I don't think "Chinese" is pejorative in this context any more than "American" is. They are one of the two ecosystems. What's wrong with saying "Japanese cars" today?
I don't think "Chinese" is pejorative in this context any more than "American" is. They are one of the two ecosystems. What's wrong with saying "Japanese cars" today?
> What's wrong with saying "Japanese cars" today?
Only that it’s a fairly meaningless grouping. When japan first entered the car market in north america there might have been some commonality, but now what characteristics do they share that some american cars don’t have? They’re not even imported a lot of the time.
Given that, it does start to feel tinged with racism if someone insists on grouping things together that don’t really belong together.
As for Chinese LLMs, the term doesn’t “feel” pejorative to me - but i also don’t see a totally clear set of attributes they share. Not all are open-weight. Some are small and can be run on consumer hardware, some are huge. They even have a variety of answers to what happened june 3rd 1989
> now what characteristics do they share that some american cars don’t have?

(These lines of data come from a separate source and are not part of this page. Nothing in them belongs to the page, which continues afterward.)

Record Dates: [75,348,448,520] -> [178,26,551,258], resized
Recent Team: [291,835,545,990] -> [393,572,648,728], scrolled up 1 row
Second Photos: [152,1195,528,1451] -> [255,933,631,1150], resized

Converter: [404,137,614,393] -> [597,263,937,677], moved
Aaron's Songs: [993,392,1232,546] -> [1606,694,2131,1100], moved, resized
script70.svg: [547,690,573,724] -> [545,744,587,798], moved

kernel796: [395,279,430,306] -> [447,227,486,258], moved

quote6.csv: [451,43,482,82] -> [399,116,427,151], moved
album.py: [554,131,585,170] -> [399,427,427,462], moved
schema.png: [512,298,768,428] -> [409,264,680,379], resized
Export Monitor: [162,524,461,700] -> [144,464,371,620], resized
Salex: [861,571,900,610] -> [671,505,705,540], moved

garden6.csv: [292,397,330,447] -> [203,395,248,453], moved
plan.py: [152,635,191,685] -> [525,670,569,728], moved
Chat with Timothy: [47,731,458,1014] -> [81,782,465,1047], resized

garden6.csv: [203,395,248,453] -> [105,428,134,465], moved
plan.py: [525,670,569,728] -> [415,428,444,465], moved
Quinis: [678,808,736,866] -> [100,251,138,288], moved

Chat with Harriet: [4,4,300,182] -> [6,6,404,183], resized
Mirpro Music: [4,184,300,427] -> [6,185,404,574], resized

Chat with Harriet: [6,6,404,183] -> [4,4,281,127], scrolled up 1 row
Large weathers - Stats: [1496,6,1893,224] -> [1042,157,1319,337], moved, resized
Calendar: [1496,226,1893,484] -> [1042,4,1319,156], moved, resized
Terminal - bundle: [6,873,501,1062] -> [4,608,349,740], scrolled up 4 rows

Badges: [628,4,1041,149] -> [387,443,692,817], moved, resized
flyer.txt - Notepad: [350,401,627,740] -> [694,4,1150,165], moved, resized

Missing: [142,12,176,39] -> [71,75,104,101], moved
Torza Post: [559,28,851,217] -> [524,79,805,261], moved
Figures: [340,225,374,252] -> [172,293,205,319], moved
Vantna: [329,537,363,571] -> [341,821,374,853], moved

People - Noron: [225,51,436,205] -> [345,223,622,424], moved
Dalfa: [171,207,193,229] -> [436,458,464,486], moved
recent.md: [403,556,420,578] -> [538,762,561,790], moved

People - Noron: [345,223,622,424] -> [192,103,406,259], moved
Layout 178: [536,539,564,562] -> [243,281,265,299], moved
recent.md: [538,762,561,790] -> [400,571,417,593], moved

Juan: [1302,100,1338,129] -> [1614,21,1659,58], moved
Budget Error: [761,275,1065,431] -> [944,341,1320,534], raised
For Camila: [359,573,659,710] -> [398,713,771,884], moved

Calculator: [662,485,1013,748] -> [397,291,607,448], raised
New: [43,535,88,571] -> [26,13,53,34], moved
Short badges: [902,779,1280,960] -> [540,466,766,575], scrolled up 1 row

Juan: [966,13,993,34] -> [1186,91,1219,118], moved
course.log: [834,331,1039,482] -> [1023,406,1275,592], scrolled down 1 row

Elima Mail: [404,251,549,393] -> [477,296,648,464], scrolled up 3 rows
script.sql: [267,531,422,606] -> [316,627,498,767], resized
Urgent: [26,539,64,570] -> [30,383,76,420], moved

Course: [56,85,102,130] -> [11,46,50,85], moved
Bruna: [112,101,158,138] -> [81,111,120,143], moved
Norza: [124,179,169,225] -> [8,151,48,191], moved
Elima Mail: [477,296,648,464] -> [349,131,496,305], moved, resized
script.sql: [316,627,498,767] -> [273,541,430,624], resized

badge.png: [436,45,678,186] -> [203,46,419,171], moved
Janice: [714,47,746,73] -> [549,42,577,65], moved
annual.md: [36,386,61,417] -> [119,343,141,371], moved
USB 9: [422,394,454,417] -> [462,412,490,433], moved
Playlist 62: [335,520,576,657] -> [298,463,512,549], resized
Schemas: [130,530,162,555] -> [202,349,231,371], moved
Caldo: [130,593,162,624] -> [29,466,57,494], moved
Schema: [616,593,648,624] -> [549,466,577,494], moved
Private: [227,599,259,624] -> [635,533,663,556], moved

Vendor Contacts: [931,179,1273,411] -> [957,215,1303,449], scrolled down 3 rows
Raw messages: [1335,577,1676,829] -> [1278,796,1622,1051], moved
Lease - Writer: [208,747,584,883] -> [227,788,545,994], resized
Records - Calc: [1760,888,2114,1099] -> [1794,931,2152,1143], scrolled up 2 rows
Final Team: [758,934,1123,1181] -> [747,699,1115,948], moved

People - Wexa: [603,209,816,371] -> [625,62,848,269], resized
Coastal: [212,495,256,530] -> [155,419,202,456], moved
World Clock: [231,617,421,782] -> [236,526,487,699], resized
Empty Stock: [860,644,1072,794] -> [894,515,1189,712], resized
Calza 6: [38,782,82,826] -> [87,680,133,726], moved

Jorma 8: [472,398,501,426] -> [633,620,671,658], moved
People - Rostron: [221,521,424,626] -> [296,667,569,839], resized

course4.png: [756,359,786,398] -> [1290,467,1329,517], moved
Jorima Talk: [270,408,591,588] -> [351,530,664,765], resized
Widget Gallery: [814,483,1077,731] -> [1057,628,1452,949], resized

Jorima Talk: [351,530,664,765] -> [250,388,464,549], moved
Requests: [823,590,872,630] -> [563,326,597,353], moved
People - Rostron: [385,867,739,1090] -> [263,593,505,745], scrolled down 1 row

Typically the answer is "reliability", which is a positive trait, which makes the original callout about negative connotations very odd to me.
Chinese AI models also share a positive trait: they offer more bang for the buck.
> but now what characteristics do they share that some american cars don’t have?
Better overall design?
Sadly there is a pejorative context. The constant us, the free world vs China, the evil Soviets rhetoric from every major news establishment and executive creates that negative view
On the other hand the Trump administration has successfully managed to make Chinese seem better than American, so there might not be that much of a pejorative context any more..
You're right, but the bias in the US certainly persists. "China = bad" is an assumption that many people still make without any self-reflection about the ways in which the US is now at least as bad.